===== Given passage

[Beowulf] Benchmark between Dell Poweredge 1950 And 1435

Thu Mar 8 09:14:43 PST 2007

Joshua,
Great thanks. That was clear and the takeaway is that I should pay attention
to the number of memory channels per core (which may be less than 1.0)
besides the number of cores and the RAM/core.

What is the "ncpu" column in Table 1 (for example)? Does the 4 refer to 4
cores, and the 1 and 2 cases don't use all the cores on the motherboard? Or
is "ncpu" an application parameter? I read it as "number of CPUs"? I noted
that the heart simulation didn't have an ncpu column, but that was why I
thought you had multiple nodes going.

Thanks very much,
Peter

P.S. and then where does the billiard cue go?

On 3/8/07, Joshua Baker-LePain <jlb17 at duke.edu> wrote:
>
> On Thu, 8 Mar 2007 at 11:33am, Peter St. John wrote
>
> > Those benchmarks are quite interesting and I wonder if I interpret them
> at
> > all correctly.

==========

Complete the following:
• A. Answer these from the benchmark thread:
(i) Besides the number of cores and the RAM per core, what does Peter say he should pay attention to?
(ii) Which simulation did not have an "ncpu" column?
(iii) Which two server models does the subject line compare?
• B. Pick up the benchmark thread from its last line and write the next few lines.

===== Record set

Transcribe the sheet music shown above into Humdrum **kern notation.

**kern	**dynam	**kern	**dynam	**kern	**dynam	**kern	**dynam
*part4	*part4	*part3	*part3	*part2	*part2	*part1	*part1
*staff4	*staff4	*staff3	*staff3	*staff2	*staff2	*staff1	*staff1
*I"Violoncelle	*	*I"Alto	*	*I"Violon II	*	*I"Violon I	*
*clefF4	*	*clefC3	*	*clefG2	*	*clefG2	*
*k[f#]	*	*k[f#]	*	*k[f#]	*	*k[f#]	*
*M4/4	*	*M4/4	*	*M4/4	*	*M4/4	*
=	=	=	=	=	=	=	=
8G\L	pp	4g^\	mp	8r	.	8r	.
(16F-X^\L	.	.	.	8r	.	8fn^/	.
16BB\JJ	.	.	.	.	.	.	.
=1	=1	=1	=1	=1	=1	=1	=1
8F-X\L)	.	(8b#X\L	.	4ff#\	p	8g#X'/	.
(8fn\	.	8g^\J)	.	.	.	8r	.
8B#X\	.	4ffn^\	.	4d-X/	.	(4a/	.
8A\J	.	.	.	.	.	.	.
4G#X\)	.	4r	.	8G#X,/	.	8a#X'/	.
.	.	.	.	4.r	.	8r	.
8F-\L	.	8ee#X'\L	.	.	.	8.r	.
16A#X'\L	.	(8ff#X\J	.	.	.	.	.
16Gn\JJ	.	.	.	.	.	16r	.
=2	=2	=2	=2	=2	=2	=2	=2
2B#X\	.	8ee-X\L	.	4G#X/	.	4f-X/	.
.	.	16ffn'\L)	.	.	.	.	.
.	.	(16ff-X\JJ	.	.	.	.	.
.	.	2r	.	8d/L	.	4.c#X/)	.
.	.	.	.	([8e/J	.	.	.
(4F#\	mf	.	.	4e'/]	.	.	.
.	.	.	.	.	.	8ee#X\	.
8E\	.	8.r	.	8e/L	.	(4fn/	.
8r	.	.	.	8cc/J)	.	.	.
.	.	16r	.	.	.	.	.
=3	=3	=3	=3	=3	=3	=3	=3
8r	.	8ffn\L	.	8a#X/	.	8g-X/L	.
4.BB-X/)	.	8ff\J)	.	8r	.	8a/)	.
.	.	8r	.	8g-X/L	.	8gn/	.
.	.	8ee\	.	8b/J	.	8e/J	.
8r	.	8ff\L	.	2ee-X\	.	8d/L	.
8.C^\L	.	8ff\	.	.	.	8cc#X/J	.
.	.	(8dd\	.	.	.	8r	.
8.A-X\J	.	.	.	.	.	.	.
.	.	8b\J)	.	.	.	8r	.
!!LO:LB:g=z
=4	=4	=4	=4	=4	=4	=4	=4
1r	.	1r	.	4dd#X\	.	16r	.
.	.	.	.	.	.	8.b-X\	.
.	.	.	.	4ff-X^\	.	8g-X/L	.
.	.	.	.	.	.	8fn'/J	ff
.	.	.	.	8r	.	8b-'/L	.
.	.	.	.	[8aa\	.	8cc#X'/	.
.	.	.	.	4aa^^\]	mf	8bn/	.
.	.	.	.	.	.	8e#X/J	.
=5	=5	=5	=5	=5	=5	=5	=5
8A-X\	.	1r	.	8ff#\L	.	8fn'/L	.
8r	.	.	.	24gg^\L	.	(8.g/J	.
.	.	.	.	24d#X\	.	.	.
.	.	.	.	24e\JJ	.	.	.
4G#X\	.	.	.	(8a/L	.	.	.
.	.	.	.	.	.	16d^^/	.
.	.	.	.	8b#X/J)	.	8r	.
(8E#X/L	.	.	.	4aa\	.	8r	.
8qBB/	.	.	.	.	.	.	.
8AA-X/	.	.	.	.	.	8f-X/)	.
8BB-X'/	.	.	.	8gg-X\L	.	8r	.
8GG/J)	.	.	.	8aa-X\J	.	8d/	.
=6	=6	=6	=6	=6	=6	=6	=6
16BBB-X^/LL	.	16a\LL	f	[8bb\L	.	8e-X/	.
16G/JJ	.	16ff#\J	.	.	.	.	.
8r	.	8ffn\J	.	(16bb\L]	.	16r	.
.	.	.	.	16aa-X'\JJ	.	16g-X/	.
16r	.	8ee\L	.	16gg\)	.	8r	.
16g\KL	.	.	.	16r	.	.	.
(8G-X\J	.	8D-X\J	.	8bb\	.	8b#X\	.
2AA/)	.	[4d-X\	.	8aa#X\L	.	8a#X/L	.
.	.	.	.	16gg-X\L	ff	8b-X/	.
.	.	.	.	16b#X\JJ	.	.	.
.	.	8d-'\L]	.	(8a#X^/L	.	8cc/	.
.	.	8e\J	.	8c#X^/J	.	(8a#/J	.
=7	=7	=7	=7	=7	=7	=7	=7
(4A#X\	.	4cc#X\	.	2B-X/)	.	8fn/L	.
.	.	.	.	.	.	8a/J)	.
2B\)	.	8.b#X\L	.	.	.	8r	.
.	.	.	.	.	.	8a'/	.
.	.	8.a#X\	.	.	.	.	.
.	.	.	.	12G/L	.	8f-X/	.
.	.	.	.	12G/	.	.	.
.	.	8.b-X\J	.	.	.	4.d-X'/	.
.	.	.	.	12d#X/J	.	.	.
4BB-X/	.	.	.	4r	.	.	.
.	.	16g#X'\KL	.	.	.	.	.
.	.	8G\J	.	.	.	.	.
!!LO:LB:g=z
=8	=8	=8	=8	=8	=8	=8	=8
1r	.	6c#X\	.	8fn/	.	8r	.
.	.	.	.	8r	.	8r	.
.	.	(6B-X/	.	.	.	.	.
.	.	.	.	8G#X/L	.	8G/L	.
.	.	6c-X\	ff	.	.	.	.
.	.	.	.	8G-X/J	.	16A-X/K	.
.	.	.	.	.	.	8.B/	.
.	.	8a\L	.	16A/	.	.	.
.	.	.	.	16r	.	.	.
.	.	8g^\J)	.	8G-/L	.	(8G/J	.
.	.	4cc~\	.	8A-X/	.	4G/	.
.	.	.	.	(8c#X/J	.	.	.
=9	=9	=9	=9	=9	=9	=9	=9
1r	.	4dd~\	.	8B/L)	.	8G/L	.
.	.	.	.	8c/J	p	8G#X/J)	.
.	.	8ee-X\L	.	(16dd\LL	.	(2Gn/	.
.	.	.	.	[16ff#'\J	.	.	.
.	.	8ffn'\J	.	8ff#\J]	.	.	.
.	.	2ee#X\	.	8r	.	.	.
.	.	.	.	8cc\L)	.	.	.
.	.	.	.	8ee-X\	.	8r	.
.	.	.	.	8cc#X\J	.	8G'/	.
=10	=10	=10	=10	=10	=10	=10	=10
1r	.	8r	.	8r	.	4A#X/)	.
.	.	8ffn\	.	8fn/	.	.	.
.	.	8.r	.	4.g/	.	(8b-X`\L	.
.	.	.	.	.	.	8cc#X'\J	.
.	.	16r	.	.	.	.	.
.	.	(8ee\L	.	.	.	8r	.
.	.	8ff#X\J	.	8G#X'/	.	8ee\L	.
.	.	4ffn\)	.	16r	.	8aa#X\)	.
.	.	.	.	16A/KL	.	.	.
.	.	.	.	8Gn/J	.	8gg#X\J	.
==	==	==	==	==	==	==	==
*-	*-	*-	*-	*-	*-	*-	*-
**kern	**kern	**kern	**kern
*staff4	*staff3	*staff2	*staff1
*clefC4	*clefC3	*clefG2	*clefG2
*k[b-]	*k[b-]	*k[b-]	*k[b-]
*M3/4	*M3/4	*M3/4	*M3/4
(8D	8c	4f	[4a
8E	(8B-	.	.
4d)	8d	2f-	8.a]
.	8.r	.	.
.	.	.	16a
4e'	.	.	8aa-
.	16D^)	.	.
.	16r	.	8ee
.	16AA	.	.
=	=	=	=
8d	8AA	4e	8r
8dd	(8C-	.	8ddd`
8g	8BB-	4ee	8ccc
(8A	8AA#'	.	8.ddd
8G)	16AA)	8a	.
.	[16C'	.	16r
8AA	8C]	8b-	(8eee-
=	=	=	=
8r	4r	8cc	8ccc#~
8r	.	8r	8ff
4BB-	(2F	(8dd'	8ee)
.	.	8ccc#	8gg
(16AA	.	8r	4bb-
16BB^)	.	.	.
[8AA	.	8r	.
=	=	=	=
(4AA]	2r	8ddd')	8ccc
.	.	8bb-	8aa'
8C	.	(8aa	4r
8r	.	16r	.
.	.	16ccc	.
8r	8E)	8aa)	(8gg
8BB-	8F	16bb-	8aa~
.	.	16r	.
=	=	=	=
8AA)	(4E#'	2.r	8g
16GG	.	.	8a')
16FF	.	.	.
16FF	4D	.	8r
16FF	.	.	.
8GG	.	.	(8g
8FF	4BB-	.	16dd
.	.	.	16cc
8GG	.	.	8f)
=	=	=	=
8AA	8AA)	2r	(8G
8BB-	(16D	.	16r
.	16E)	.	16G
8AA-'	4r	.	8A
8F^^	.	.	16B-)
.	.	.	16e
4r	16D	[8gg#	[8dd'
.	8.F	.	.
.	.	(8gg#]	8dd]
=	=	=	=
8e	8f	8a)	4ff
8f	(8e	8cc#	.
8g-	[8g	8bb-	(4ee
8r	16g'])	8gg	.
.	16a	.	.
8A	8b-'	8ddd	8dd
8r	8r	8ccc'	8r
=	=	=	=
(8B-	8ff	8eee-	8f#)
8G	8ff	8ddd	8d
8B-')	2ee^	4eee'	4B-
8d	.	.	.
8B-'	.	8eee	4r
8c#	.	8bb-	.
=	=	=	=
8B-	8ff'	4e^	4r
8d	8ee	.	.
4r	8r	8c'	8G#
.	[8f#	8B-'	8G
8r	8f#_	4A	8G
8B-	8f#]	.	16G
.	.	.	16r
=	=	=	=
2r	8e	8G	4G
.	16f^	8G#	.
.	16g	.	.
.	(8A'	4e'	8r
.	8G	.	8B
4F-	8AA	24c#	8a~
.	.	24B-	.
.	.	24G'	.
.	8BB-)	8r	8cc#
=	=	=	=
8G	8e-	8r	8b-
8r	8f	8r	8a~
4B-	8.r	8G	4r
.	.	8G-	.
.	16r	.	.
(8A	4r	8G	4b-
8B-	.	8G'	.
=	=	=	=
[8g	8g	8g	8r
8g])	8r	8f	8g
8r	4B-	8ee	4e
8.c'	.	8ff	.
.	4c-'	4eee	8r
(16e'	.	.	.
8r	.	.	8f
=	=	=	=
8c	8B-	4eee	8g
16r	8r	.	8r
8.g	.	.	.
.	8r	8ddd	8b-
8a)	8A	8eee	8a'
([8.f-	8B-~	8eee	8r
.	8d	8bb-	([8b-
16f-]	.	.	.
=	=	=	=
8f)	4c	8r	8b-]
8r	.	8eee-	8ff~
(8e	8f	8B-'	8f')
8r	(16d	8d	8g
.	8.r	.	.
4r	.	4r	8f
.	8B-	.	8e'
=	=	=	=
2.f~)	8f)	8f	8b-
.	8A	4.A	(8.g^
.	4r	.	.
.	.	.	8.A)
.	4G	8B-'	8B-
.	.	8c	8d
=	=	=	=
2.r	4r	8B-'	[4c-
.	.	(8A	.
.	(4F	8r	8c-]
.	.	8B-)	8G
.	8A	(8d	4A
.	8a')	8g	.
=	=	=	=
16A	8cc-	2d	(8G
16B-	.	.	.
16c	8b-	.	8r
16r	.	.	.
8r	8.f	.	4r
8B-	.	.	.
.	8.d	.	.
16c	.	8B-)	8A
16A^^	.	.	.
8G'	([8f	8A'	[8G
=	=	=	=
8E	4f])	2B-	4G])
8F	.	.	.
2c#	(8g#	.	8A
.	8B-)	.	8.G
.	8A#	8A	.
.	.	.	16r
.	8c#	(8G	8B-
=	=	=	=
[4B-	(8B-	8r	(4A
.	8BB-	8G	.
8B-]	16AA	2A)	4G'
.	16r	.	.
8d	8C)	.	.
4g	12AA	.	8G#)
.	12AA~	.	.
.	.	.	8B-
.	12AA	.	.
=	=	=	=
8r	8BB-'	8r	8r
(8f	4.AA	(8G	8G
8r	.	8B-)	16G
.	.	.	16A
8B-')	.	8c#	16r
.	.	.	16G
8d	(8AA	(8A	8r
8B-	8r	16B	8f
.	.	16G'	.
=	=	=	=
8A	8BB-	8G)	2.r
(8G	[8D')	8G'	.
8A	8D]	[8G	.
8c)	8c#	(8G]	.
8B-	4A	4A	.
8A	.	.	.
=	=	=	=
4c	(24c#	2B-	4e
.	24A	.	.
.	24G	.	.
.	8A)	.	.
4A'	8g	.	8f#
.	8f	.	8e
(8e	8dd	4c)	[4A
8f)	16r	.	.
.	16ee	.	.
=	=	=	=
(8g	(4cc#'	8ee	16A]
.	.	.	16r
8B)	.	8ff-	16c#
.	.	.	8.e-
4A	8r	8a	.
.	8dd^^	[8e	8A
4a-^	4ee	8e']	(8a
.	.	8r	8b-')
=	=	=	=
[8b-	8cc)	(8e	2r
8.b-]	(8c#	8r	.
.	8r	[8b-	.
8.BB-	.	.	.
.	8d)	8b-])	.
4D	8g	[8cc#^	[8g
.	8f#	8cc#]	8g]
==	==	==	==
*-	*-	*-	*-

==========

Task-by-task outputs:
• A.
(i) The number of memory channels per core, which may be less than 1.0.
(ii) The heart simulation.
(iii) The Dell Poweredge 1950 and the 1435.

• B.
> > It would seem that the Intel outperforms it's advantage in clockspeed
> (1/6th
> > faster, but ballpark 1/3 better performance?) so the question would be
> > performance gain per dollar cost (which is fine); however, for that
> heart
> > simulation towards the end, it looks like the AMD scales up with
> increasing
> > nodecount enormously better, and with several nodes actually outperforms
> the
> > faster Intel.
> > Should I guess at relatively poor performance of the networking on the
> > motherboard used with the intel chip or does that have anything to do
> with
> > the CPU itself?
>
> Each benchmark was run on a single sytem with 4 CPUs (or, rather, 4 cores
> in 2 sockets) -- there was no network involved.  The difference (IMO) lies
> in the memory subsystems of the 2 architectures.
>
> Opterons have 1 memory controller per socket (on the CPU, shared by the 2
> cores) attached to a dedicated bank of memory via a Hypertransport link
> (referred to from here on as HT).  That socket is connected to the other
> CPU socket (and its HT connected memory bank) by HT.
>
> Xeons (still) have a single memory controller hub to which the CPUs
> communicate via the front side bus (FSB).  That single hub has 2 channels
> to memory.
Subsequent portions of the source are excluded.